Бог с ней, пусть будет теплая. Пока накрою стол, бутылка успеет покрыться инеем в морозильнике. Только сейчас я почувствовал, что голоден. Завтракал я в аэропорту Беслана перед посадкой в самолет – чашечка кофе и тонкий хлебец с сыром. И больше ничего за весь день. Увесистый пакет пришлось нести двумя руками. Я уже приготовился толкнуть ногой стеклянную дверь, чтобы выйти из магазина, как высокая тоненькая девушка в кроваво-красной юбке услужливо распахнула ее передо мной. Оказывается, есть еще добрые люди на свете! Я поблагодарил девушку за порыв альтруизма и вышел из магазина. Девушка, словно голодная кошка, которая угадала в пакете сосиски, снова оказалась рядом со мной. С мольбой заглядывая мне в глаза, она пролепетала:
– Простите, пожалуйста! Мне надо срочно позвонить подруге и сказать, что я не смогу к ней приехать. Вы не могли бы дать мне на секундочку свой мобильник? Я скажу всего лишь два слова.
Глава 3
ДЕВУШКА С ЛИЦОМ ПУДЕЛЯ
Я остановился. Хорошее у нее личико, безвинное, смуглое, мелкое. Носик и верхняя губа чуть вытянуты вперед, отчего девушка чуть-чуть напоминала пуделя. Черные волосики растрепались, влажные от купания пряди налипли на лобик. Ну как можно отказать такому милому созданию?
Я сначала хотел передать девушке пакет, чтобы освободить руки, но решил, что она его не удержит и выронит, а бутылка водки обязательно разобьется об асфальт.
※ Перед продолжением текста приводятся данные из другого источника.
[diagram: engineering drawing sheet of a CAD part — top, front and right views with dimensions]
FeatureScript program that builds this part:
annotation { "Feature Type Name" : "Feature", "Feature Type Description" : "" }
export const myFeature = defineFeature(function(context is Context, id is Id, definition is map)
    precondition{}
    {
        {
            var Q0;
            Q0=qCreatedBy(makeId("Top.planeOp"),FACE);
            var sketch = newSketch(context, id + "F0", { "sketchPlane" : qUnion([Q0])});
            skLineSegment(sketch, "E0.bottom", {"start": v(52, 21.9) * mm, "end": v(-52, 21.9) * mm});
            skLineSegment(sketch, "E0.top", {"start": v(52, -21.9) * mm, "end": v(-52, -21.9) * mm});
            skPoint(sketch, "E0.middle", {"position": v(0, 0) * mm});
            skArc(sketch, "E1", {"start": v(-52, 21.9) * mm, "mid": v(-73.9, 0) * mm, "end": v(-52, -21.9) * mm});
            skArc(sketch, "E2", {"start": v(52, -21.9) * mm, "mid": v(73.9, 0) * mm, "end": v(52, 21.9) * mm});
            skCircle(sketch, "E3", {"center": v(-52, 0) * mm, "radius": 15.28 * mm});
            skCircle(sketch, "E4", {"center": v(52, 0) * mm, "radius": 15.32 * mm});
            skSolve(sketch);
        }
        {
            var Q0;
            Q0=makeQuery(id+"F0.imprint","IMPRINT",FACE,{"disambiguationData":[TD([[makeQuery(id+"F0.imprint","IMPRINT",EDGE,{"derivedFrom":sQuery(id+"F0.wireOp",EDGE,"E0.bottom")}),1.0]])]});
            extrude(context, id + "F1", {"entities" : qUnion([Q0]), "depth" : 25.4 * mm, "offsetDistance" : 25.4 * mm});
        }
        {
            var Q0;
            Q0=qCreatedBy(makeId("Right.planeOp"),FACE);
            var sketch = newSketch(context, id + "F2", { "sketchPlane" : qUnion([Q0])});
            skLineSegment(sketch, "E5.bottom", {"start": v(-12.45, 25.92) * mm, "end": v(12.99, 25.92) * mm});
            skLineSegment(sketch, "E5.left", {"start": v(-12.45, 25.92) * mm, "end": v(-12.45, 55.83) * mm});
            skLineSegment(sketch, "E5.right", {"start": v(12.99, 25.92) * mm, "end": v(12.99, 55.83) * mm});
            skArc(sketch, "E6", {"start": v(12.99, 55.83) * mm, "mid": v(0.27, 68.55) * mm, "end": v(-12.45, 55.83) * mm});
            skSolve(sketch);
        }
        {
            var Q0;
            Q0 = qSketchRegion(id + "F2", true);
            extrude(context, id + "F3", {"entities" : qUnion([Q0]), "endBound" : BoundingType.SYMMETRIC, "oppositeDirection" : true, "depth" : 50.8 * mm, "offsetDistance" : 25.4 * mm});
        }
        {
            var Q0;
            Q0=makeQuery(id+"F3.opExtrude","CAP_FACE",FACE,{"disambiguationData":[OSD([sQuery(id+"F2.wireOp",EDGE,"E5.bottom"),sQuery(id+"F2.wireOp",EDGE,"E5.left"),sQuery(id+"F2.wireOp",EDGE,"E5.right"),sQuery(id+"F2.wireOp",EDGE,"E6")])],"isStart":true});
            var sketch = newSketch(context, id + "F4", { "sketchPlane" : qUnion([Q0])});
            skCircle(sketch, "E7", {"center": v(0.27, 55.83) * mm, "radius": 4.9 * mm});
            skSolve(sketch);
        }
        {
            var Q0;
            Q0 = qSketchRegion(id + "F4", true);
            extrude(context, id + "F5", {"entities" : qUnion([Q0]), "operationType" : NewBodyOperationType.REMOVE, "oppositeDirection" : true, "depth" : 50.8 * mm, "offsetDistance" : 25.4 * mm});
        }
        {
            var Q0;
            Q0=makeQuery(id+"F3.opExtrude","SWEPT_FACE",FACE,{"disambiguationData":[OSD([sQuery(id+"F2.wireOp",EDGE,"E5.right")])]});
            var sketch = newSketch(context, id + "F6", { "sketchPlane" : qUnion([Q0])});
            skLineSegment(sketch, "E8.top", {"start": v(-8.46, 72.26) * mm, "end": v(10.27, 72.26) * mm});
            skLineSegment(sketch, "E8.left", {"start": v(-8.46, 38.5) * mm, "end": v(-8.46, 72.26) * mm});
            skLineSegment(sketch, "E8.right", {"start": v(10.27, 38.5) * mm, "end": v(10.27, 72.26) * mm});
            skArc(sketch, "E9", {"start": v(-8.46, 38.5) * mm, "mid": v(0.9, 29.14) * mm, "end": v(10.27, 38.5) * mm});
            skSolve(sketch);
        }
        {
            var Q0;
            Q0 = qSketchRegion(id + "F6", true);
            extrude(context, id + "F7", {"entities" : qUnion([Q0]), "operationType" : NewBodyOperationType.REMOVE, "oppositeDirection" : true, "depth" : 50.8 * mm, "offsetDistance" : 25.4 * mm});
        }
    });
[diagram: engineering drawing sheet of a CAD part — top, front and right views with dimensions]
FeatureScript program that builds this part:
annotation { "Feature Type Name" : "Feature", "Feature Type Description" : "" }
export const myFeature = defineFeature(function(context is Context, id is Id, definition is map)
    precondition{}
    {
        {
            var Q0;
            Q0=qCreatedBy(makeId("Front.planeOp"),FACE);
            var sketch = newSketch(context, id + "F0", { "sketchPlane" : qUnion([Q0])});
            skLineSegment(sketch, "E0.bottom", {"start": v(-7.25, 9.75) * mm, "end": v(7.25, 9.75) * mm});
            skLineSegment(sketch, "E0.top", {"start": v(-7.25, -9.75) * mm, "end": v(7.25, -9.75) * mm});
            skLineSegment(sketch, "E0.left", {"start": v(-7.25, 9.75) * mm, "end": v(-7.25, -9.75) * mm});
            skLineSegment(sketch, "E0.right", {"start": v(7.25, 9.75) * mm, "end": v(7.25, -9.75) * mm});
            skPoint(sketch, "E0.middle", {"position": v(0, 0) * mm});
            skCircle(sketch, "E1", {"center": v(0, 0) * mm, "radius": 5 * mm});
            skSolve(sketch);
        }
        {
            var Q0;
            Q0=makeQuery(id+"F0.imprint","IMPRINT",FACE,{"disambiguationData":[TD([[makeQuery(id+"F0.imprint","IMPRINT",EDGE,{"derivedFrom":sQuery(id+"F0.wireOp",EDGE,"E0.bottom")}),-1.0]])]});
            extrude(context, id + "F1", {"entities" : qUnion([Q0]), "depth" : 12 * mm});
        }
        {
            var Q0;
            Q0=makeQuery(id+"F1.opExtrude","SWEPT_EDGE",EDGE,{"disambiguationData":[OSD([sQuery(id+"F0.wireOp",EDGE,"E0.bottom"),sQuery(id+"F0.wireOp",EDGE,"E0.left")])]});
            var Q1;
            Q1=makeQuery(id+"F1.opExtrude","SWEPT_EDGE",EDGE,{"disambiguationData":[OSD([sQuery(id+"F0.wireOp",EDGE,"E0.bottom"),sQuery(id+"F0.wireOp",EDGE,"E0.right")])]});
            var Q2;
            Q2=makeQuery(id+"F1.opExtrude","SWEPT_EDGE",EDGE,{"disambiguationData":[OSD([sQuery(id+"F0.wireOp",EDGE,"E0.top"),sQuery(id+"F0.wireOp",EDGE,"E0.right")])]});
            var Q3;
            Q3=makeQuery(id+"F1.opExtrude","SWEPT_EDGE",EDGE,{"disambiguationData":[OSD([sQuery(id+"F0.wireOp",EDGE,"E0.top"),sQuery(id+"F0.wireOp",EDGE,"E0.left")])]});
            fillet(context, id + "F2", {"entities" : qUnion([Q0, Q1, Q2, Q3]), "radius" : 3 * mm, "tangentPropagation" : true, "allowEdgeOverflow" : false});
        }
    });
Прижав покрепче набор деликатесов к груди, я встал так, чтобы ей было удобнее.
– Вытаскивайте его из чехла… Хватайте за антенну и тащите! Да что вы на меня смотрите, будто я что-то не то сказал…
Она потянулась к моему ремню неловко, ужасно стыдясь, словно ей предстояло расстегнуть пряжку и совершить какие-то манипуляции с моими джинсами, раскрыла чехол и вынула трубку.